There’s a fine line between the atmospherically authentic and the depressingly realistic. Before I escaped to London I imagined strolling through the Soho streets with a frenetic jazz-freak-beat soundtrack rolling around my head. I would pass the painted ladies who high-fived me with their eyes from the Berwick Street doorways where every second shop front was a espresso bar serving the finest quality double shots.

The reality was somewhat more sobering: chemically-bleached early morning streets with tired looking ‘models’ from Albania drinking overpriced, watery coffee and, at one point in my second year here, a pub bombing that left 3 dead and 70 wounded.
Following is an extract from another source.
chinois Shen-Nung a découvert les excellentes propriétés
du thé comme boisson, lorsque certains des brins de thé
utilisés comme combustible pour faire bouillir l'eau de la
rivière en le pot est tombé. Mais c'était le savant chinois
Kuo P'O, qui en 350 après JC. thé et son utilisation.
So the concept of a makeshift gig venue constructed in the basement of an office block sounds cool, if a little clichéd, no? While there’s something weirdly eco about the use of space and a little bit hipsterish about setting it on the edge of the Old Street roundabout, the reality, as per usual, is less successful. CAMP Basement is perhaps the worst addition to London’s roster of venues since they rebranded the Highbury Garage in tithe to an energy drink. No ventilation. Shitty sound. A floorspace so un-ergonomic that it would give a Swede nightmares.

And so it comes to pass that what could have been a great first London show by South Carolina’s Toro Y Moi is ruined by the inferior facilities of a poorly-chosen venue.

Through a fuggy, overblown mix – drums too high and everything else just not quite right – the tiny frame of Chaz Bundick, the man behind Toro Y Moi, attempts to reproduce the impressive sounds of Causers of This with limited success. Not that many care – the blissed up fanboys at the front are clearly such devotees of the record, knowing every word and swaying to the nuanced beats. It’s those of us who are less inebriated that appear to be more affected.

To be fair, this is Bundick’s first show and the similarly-creaky sound quality of the support acts confirms that the fault isn’t down to the bands. Still, it takes an almost ubermenschian effort to overlook the layers of fault obfuscating Toro’s sublime songs. I manage it with ‘Blessa’ but struggle through the rest of the set and leave earlier than planned, spilling out onto the stress with a number of other dissatisfied customers as Bundick tears into ‘Low Shoulder’.

There’s a point to be made here: are promoters attuned to providing the most accommodating space for the bands they’re booking? In this case, I’d say not. I’m aware of a handful of folk who have sworn never to grace the floor of CAMP Basement for all eternity after tonight.

More profoundly, several of those same good people left the show with a sense of real disappointment; a betrayal that such an outstanding record wasn’t given the space and facilty to breathe. Thankfully, Bundick is back later this year and booked in for a night at Cargo where he’ll no doubt undo these wrongs.